A religião passa a oferecer não só serviços litúrgicos, mas uma liturgia sacramental da vida, como se entende de um relato vindo de um membro da comunidade em Chicago[8]:

“De 1994 até agora a comunidade cresceu, tivemos outras lideranças e aos poucos os brasileiros perceberam não só a importância de ter a missa celebrada em português, mas a preciosidade de poder estar juntos com seus conterrâneos, tomar um chimarrão, comer uma boa feijoada, um churrasco gaúcho, dançar, enfim a preciosidade de ser acolhido com muito calor humano num lugar tão‘frio’ como Chicago”[9]

Ou seja, o chimarrão, a dança, a conversa, a língua portuguesa, não são mais somente o que são, mas remetem a histórias de vida, a relações afetivas, a lembranças da presença de seus familiares e de Deus em suas vidas, se transformando, imediatamente em ferramentas que dão coragem para enfrentar a frieza e a batalha árdua com que se deparam em os novos países.

Em resumo, a PBE busca ser e levar, principalmente através das missionárias e missionários, assistência religiosa e apoio nas demandas sociais, econômicas e políticas dos emigrados. Ser co-responsável pela memória religiosa, cultural e identitária de nossos irmãos que estão longe, refazer-se como Igreja, conforme nos indica a frase inicial do papa Paulo VI.

Assim, privilegiando o cuidado acima de qualquer barreira e indo além das fronteiras, a meta é construir uma pastoral transnacional que prove, concretamente, que a fraternidade e a boa notícia outrora pregadas por Jesus de Nazaré estão além de todos os limites que sociedades e governos tentem construir.



[1] Advogado de movimentos populares, assessor jurídico do Instituto Migrações e Direitos Humanos, Brasília, e colaborador nas Pastorais da Mobilidade Humana, da CNBB.

[2] Saber Cuidar: Ética do Humano – Compaixão Pela Terra. Petrópolis: Vozes, 2001.

[3] Além de João Batista Scalabrini, existem outras referências cristãs de missionários que se dedicaram ao surgimento das primeiras pastorais migratórias, como Santa Francisca Cabrini (1850-1917) que migrou da Itália para os Estados Unidos e denunciava que seus irmãos de fé eram “aqui tratados como animais”.

[4] Fonte: Jornal Missão Jovem. Outubro de 2005. Página 07.

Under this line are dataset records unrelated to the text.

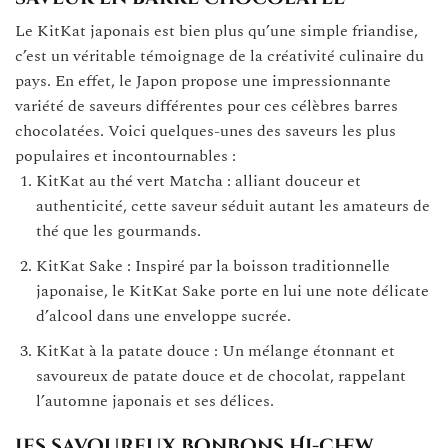
Le KitKat japonais est bien plus qu’une simple friandise,
c’est un véritable témoignage de la créativité culinaire du
pays. En effet, le Japon propose une impressionnante
variété de saveurs différentes pour ces célèbres barres
chocolatées. Voici quelques-unes des saveurs les plus
populaires et incontournables :
KitKat au thé vert Matcha : alliant douceur et
authenticité, cette saveur séduit autant les amateurs de
thé que les gourmands.
KitKat Sake : Inspiré par la boisson traditionnelle
japonaise, le KitKat Sake porte en lui une note délicate
d’alcool dans une enveloppe sucrée.
KitKat à la patate douce : Un mélange étonnant et
savoureux de patate douce et de chocolat, rappelant
l’automne japonais et ses délices.
Les savoureux bonbons Hi-chew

[5] A noção de partilha de responsabilidades com a diocese de chegada aparece, após o Concílio Vaticano II (1962-1965), como pastoral de comunhão, quando é privilegiado o protagonismo das Igrejas locais que abria espaço para mais responsabilidade das dioceses dos países de chegada, em detrimento das européias. Ver MARINUCCI, Roberto. A Pastoral dos Brasileiros no Exterior. In: Fórum Social das Migrações. Travessias na desordem global. São Paulo: Paulinas, 2005. Página 254.

[6] A Convenção Internacional para a Proteção dos Direitos de todos os Trabalhadores Migrantes, aprovada em 1990 pela ONU é um dos principais instrumentos que, efetivado no universo das políticas públicas dos países, poderia garantir mais dignidade aos brasileiros no exterior.

[7] CAPRIGLIONE, Laura. Estranhos no Paraíso. Reportagem publicada na Folha de São Paulo, Caderno Folha Cotidiano, em 10 de fevereiro de 2006. Trata de Fernando de Sá Lima Monteiro, 20, e Rogério Zanotelli, 27, que iniciaram uma greve de fome para reivindicar condições carcerárias melhores, por estarem presos contrariamente a convenções da ONU sobre migrantes. Infelizmente, esse primeiro movimento está tentando ser abafado pelo isolamento de ambos como castigo. Todavia, o desfecho ainda está em aberto.

[8] Isaura Maria da Costa Crump, coordenadora da comunidade em 2004.

[9] Boletim Além Fronteiras, v. 23, p.2, julho/agosto 2004.